Le Conseil d’Etat précise le régime des avis de l’Autorité de la Concurrence

Le régime des avis de l’Autorité de la Concurrence

(Conseil d’Etat 11 octobre 2012, société CASINO Guichard-perrachon, req. N°357193)

Suite à l’avis du 11 janvier 2012 (cf article « Distribution alimentaire : toujours dans le collimateur de l’ADLC »), le groupe CASINO, dont le poids prépondérant sur le marché de la distribution alimentaire avait été constaté dans cet avis, a saisi le conseil d’état d’un recours en annulation.

Le conseil d’état a rejeté son recours au motif que l’avis ne lui faisait pas grief.

Les avis de l’Autorité de la Concurrence ne font a priori pas grief et ne sont par conséquent pas susceptibles de recours

Il convient de rappeler que l’ADLC avait émis un avis en vertu du pouvoir qu’elle tient de l’article L 462-4 du code de commerce, qui permet à l’autorité d’émettre des avis de sa propre initiative sur toute question relative à la concurrence.

Le Conseil d’Etat affirme bel et bien que « les prises de position et recommandations que l’autorité formule à cette occasion ne constituent pas des décisions faisant grief ». Elles ne sont dès lors pas susceptibles d’un recours, et partant d’une annulation éventuelle.

Par ailleurs, les juges nuancent ce principe en précisant « qu’il en irait toutefois différemment si elles revêtaient le caractère de dispositions générales et impératives ou de prescriptions individuelles dont l’autorité pourrait ultérieurement censurer la méconnaissance ».

La portée d’un avis dépend toutefois de son contenu

Ainsi, la portée même de l’avis dépend de son contenu, ce qui est somme toute logique. S’il contient des prescriptions individuelles, celles-ci pourraient être l’objet d’un recours. De même si l’avis contient des prescriptions plus générales mais à caractère impératif. Encore faut il que l’avis produise des effets juridiques plus ou moins contraignants.

Dans l’affaire qui nous intéresse, le groupe de distribution considérait que l’avis pouvait lui faire grief. L’avis stigmatisait sa position prépondérante sur le marché. En outre, il avait fait l’objet de importante publicité.

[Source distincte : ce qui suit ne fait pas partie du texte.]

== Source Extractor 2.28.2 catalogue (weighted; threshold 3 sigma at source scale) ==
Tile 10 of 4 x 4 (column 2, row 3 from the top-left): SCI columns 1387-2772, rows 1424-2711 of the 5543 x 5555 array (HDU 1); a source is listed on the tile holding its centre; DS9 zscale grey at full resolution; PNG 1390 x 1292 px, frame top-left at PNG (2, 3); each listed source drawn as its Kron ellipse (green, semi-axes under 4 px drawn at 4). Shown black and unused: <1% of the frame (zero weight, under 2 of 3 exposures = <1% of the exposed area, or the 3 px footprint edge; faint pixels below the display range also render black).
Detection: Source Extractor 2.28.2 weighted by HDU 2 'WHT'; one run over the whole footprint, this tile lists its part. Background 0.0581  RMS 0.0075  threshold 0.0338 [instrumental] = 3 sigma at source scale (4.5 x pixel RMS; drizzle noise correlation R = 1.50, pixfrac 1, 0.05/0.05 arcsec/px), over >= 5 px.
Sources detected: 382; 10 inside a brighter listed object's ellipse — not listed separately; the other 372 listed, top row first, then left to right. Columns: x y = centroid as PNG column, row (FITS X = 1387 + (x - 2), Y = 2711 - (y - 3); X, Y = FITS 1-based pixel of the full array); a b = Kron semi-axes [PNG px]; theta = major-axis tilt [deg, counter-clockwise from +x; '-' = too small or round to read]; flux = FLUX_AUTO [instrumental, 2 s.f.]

On constate bien que la question essentielle qui se pose est de déterminer la nature d’une décision faisant grief. Même si une décision ne produit pas d’effets juridiques pour les entités qu’elle concerne, ne leur fait-elle pas grief au vu de la publicité de la décision et des retombées de cette publicité ?

Le Conseil d’Etat répond à cette question. Certes, son avis souligne l’importance de la position occupée par le groupe casino sur le marché de la distribution alimentaire. Pour autant, « cette analyse ne comporte pas, en elle-même, d’appréciations susceptibles d’emporter des effets de droit ».

Le haute juridiction administrative précise en outre que c’est seulement dans le cas où cet avis serait ultérieurement repris dans le cadre d’une procédure faisant grief qu’il serait susceptible de recours. Une telle procédure pourrait se dérouler devant l’Autorité de la Concurrence une autre autorité.

Le Conseil d’Etat n’était dès lors pas à même de contrôler ledit avis, et de l’annuler le cas échéant.

Cet arrêt a le mérite de circonscrire l’étendue du contrôle du Conseil d’Etat sur les avis de l’Autorité de la Concurrence, et de la portée exacte des avis rendus par l’autorité régulatrice.